Hugo is a film about the magic of cinema, the storytelling possibilities it holds, how you can sit in a dark room and be drawn into worlds and an experience unlike any other. The legendary director Martin Scorsese, here delivering his first fictional feature film in over 10 years that doesn’t star Leonardo DiCaprio, is clearly as much of a fan of cinema as you can get, his love for the art form oozing out of every seam.

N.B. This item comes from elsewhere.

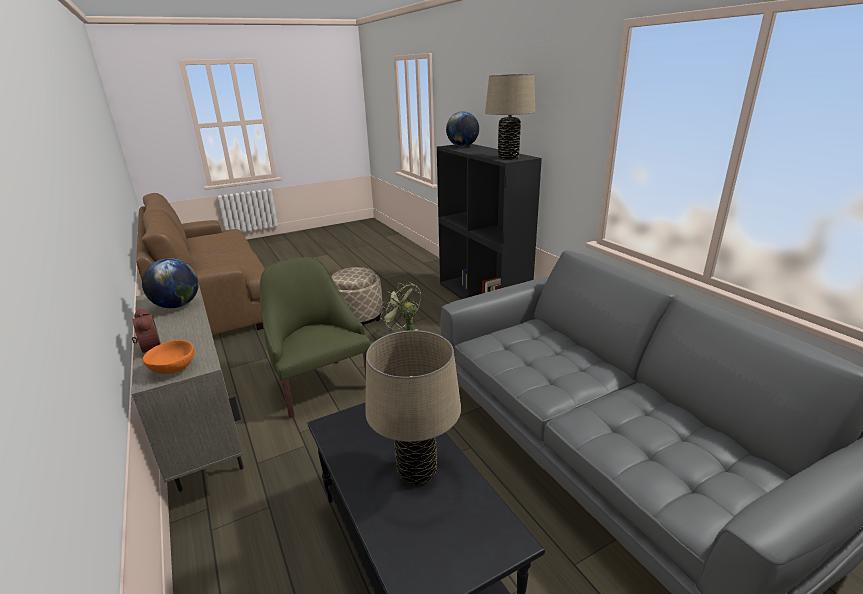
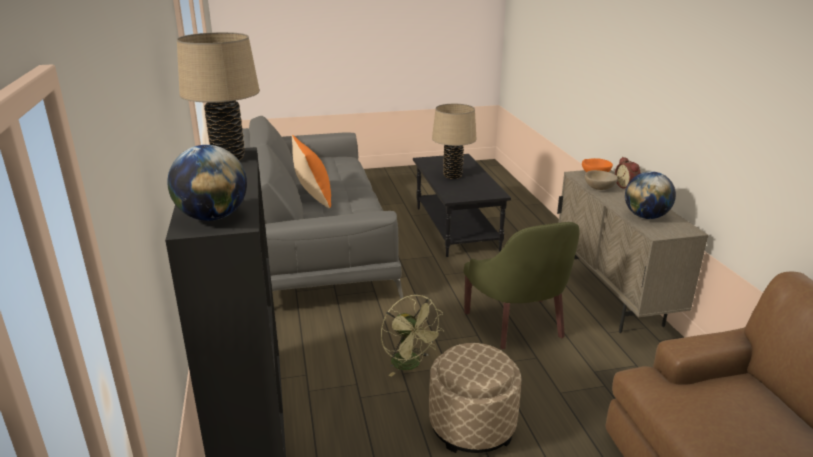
camera: 165 degrees left, 0 degrees up
(193, 339) = (599, 188): none -> beige bowl
(598, 371) = (313, 197): none -> orange pillow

Based on the book by Brian Selznick, the story follows Hugo Cabret (Asa Butterfield), a resourceful young boy who lives in a train station in 1930s Paris, forced to do so after his father (Jude Law) died in a fire and he was taken there by his uncle (Ray Winstone). All he has left of his father is a strange “automaton,” a mechanised doll, that they were working on together. One day Hugo meets a toy salesman (Ben Kingsley) and his god-daughter Isabelle (Chloë Grace Moretz). With the help of the latter he tries to uncover the mystery he finds himself wrapped up in, all the while trying to avoid the villainous Station Inspector (Sacha Baron Cohen) and his guard dog.

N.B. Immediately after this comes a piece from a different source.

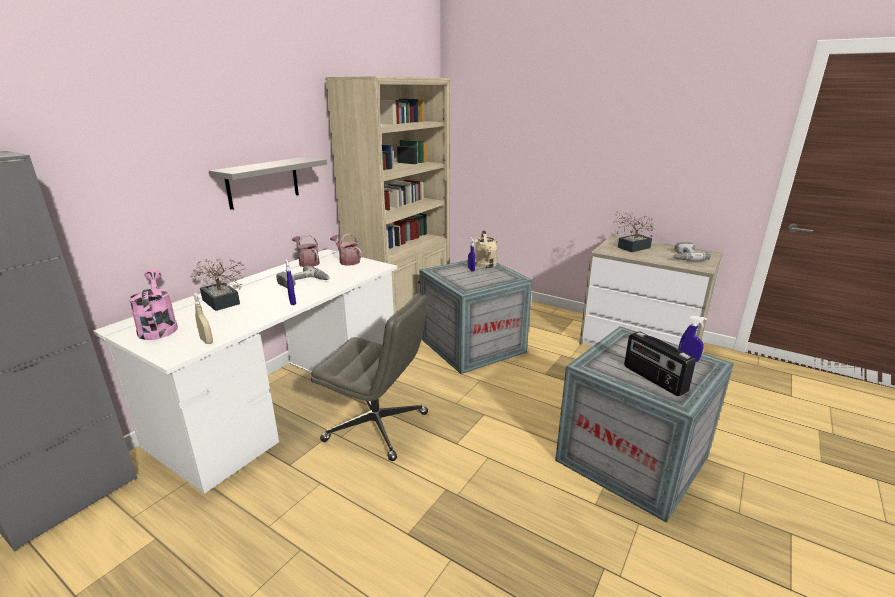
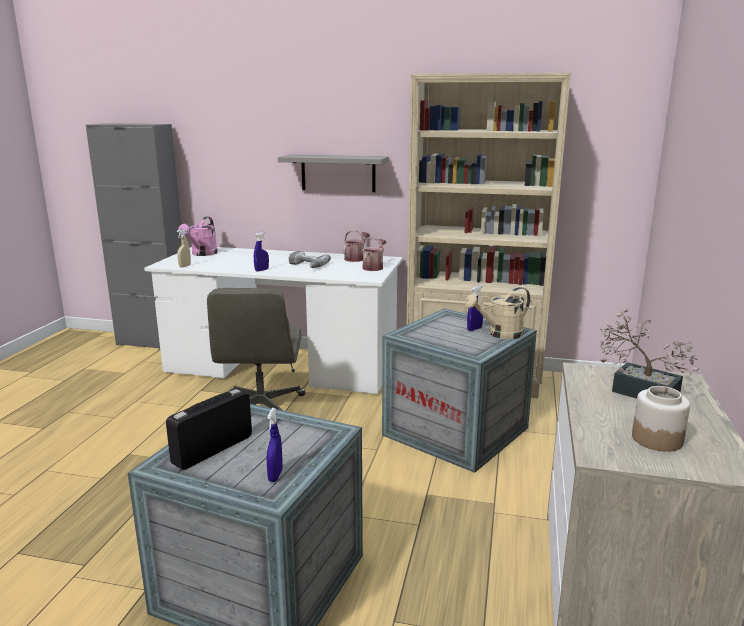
camera: 70 degrees right, 5 degrees down
(158, 327) = (202, 254): pink watering can -> pink watering can turned 150 degrees clockwise
(222, 303) = (248, 257): potted plant -> none
(683, 256) = (657, 439): power drill -> jar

It is set up as a kids film, with its whimsical and adventurous feel, it’s jaunty, French-style score by Howard Shore, and Christmas-like feel. And perhaps most of all because it centres mostly on kids – one kid in particular, the eponymous Hugo – and we experience things through the wondrous perspective of a child out in the world by himself, in a “treacherous place,” as Cohen’s Station Inspector warns him at one point. So why then does it feel more manufactured than it does genuine?

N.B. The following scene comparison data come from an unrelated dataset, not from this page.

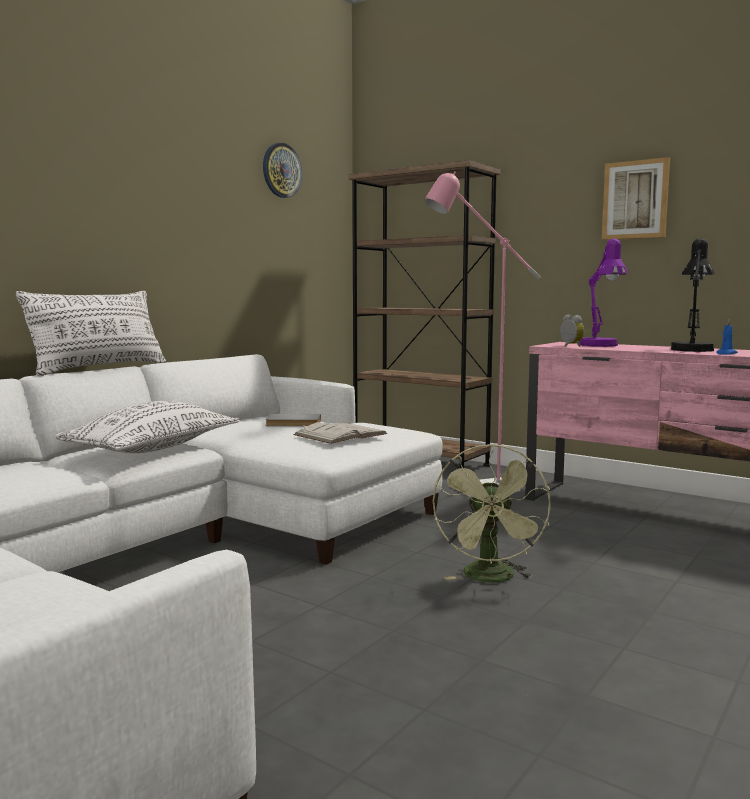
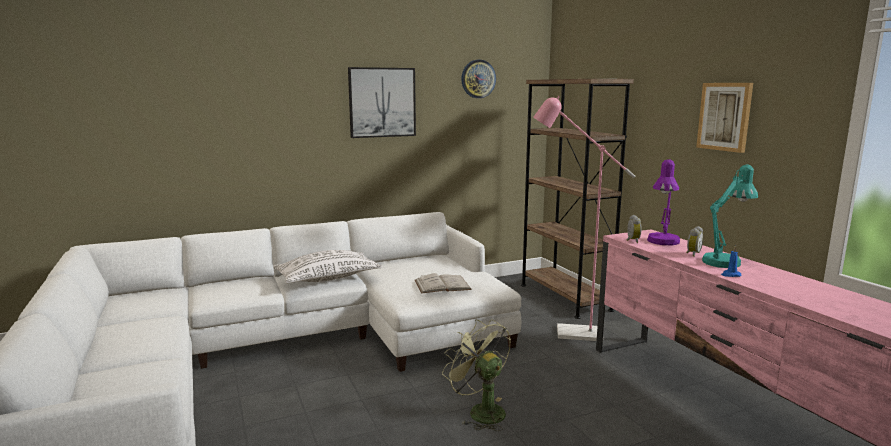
camera: 30 degrees right, 5 degrees up
(99, 368) = (322, 221): white pillow -> none
(167, 186) = (382, 102): none -> picture
(293, 423) = (431, 268): grey book -> none
(491, 579) = (480, 411): green fan -> green fan turned 105 degrees clockwise
(651, 348) = (692, 254): none -> alarm clock
(692, 349) = (725, 261): black table lamp -> turquoise table lamp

As strange as it may be to say the reason for that may be because it’s so well detailed, so lovingly prepared, and with its eye on the sheer wonders of film as a form of art that it can often feel cold and distant. Hugo is definitely a relatable leading figure with his charming innocence and vulnerability mixed with a necessary sort of confidence, and he is wonderfully portrayed by relative newcomer Asa Butterfield (Nanny McPhee and the Big Bang, Son of Rambow). He’s surrounded by a plethora of distinctive and wonderfully realised characters and actors portraying them including Ben Kingsley, Ray Winstone, Emily Mortimer and particularly Moretz (Kick-Ass, Let Me In) as the loveable and adventure-hungry Isabelle.
As well as the film is made by one of the best and most experienced directors in the business, it does suffer from a rather fragmented narrative. The first half of the film is the adventurous side of it, dealing with establishing the world of this busy 1930s Parisian Train Station and introducing us to its vast array of characters – the more recognisably kid friendly aspects. But about half way through, once more of the mystery is solved, it turns into more of a love letter to cinema itself, explicitly looking at the early days of film and in particular one of the key figureheads (I won’t spoil the surprise of who). While this was the aspect of it I enjoyed most – simply because I personally tend to be fascinated by film history – it does feel very at odds with that first half, almost as if the two sections are fighting to be the most important part of the film.
There are several segments in Hugo that had me absolutely glued to the screen, wide-eyed and slack-jawed at some of the visual artistry (lots of smooth swooping camera shots and views of the surrounding city) and imagination on display, and fascinated by the level of care and attention that has clearly went into the film. But at other times I felt myself frustrated that it didn’t tug at my heart strings more, that I didn’t truly connect with Hugo and his journey on an emotional level instead on one of extreme admiration. Like the automaton at the centre of the film’s mystery, it is meticulously crafted but there’s something genuinely human lacking. Still, this is a seasoned master of filmmaking delivering his loving ode to the art of cinema. We should cherish that, warts and all.